La vita, era stata rovinata. Lo avevo capito.
Ma quello che mi aspettava, era molto peggio.
Quella notte non avevo dormito, il mio cervello era a oieno regime. Voleva cercare una soluzione. Una soluzione razionale, reale. Ma niente.
Mi alzai, anche se era presto. Feci colazione, fuori era ancora buio e fino a quando non accesi la televisione, il silenzio mi trapanò i timpani. Vecchi telefilm e telegiornale.
La lasciai parlare.
Anche all’esterno, sembrava tutto cambiato. Presi la bici, per andare al lavoro e anche la città, sembrava addormentata. Sembrava statico, immobile. Come se fosse una scenografia teatrale.
Dipinta su delle assi di legno. Legno scadente.
Raggiunsi il capannone, misi a posto il casino e mi rinchiusi nell’ufficio. Dovevo preparare il lavoro giornaliero.
Poi mi accorsi che sulla segreteria lampeggiava il numero 33.
Strano, non eravamo mai stati così richiesti. Soprattutto durante la notte, quando eravamo chiusi.
Schiacciai il tasto play e quello che seniti, mi fece venire i brividi.
Prima, I Carabinieri. Poi i miei genitori e degli avvocati.
Tutti molto agitati e perché poi? Perchè secondo loro… Ero morto.
Più tardi, quando arrivarono i ragazzi. Tutti non potevano credere hai loro occhi. Pensavano veramente che io fossi morto.
Secondo la versione ufficiale, ero stato sbalzato dalla mia bicicletta. Martedì sera, mentre stavo tornando a casa. Il "mio corpo" è stato trovato da dei netturbini, durante il loro turno. Era riverso a terra. Lo sbalzo mi aveva fatto finire in un fosso. Non ero conciato bene.
Le autorità si sono messe immediatamente al lavoro e hanno avvisato tutti.
Dovevo capirci qualcosa, era l’ennesimo tassello.
Frugai nelle tasche e presi il bigliettino da visita che mi aveva lasciato quell Carabiniere. Feci il numero.
Mi invitò alla centrale, per chiarire la vicenda. Sembrava più interdetto di me.
Anche se andai, non volevo parlare. Chi mi avrebbe creduto, era una storia assurda.
Ma anche questa, lo era.
Volevo solo vedere il corpo, il mio cadavere. Anche se era uno squallido scherzo.

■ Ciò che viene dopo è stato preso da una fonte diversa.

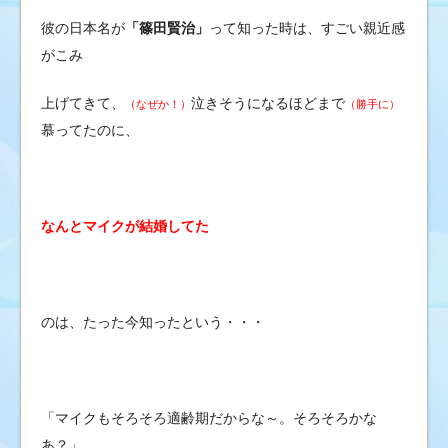
彼の日本名が
「篠田賢治」
って知った時は、すごい親近感
がこみ
上げてきて、
泣きそうになるほどまで
（なぜか！）
（勝手に）
慕ってたのに、
なんとマイクが結婚してた
のは、たった今知ったという・・・
「マイクもそろそろ適齢期だからな～。そろそろかな
あ？」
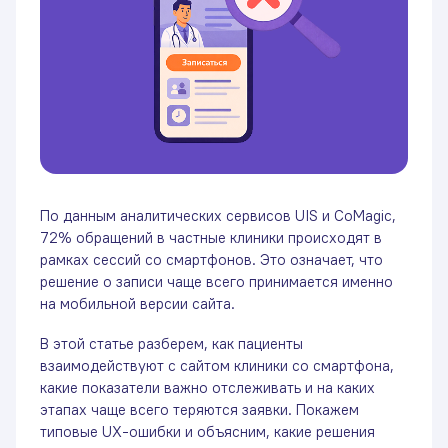
Крутить колесо
По данным аналитических сервисов UIS и CoMagic,
72% обращений в частные клиники происходят в
Cогласен/а на
обработку персональных данных
рамках сессий со смартфонов. Это означает, что
решение о записи чаще всего принимается именно
на мобильной версии сайта.
В этой статье разберем, как пациенты
взаимодействуют с сайтом клиники со смартфона,
какие показатели важно отслеживать и на каких
этапах чаще всего теряются заявки. Покажем
типовые UX-ошибки и объясним, какие решения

Mi accompagnarono subito in obitorio. Quando entrai la patologa sbiancò e per poco non svenne.
Volevo uscirmene con una battuta, ma non mi sembrava il caso.
Il corpo era disteso su un tavolino di metallo. Era freddo.

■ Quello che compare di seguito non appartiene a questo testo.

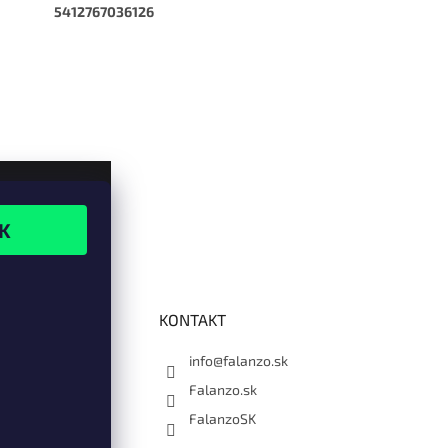
5412767036126
KONTAKT
info@falanzo.sk
Falanzo.sk
FalanzoSK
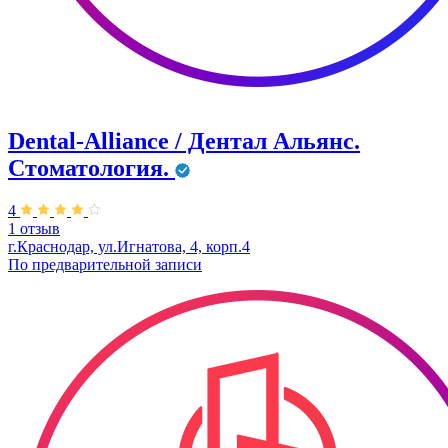
Dental-Alliance / Дентал Альянс.
Стоматология.
4
1 отзыв
г.Краснодар, ул.Игнатова, 4, корп.4
По предварительной записи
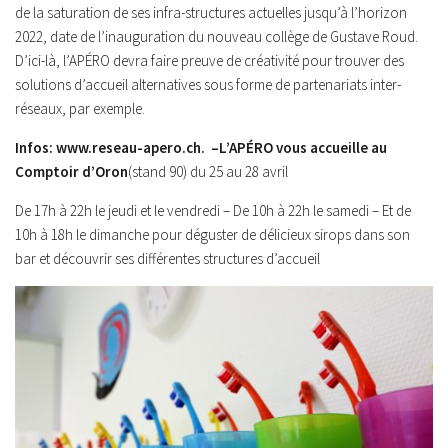
de la saturation de ses infra-structures actuelles jusqu’à l’horizon
2022, date de l’inauguration du nouveau collège de Gustave Roud.
D’ici-là, l’APÉRO devra faire preuve de créativité pour trouver des
solutions d’accueil alternatives sous forme de partenariats inter-
réseaux, par exemple.
Infos: www.reseau-apero.ch. –
L’APÉRO vous accueille au
Comptoir d’Oron
(stand 90) du 25 au 28 avril
De 17h à 22h le jeudi et le vendredi – De 10h à 22h le samedi – Et de
10h à 18h le dimanche pour déguster de délicieux sirops dans son
bar et découvrir ses différentes structures d’accueil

La patologa (una signora sveglia di media altezza e con alti capelli cotonati) si avvicinò ed afferrò i lembi del lenzuolo bianco e nervosamente lo sollevò. Tutti guardammo il volto del cadavere e poi mi fissarono.
Da 23 anni che vedo la mia faccia riflessa in uno specchio e chiunque fosse, in vita, poteva essere il mio fratello gemello.
La cosa mi faceva un po’ senso, era come in quei racconti: sei morto, esci dal tuo corpo e rimani del tempo a fissarlo e ad osservare la gente attorno a te.
Mi avrebbe sconvolto, ma esteriormente rimasi di marmo.
Era come se stessi vedendo un film senza patos.
La patologa, poi, mi prelevò del sangue, dei capelli e della saliva: probabilmente volevano confrontarli.
Marco, il Carabinieri, sapeva che non potevo esserci io, dietro allo scherzo del corpo. (truffa o cos’altro?!)
Ma mi fece una domanda. Che mi colpì come una bastonata.
Chi inscenerebbe la tua morte? E chi ne trarrebbe vantaggio?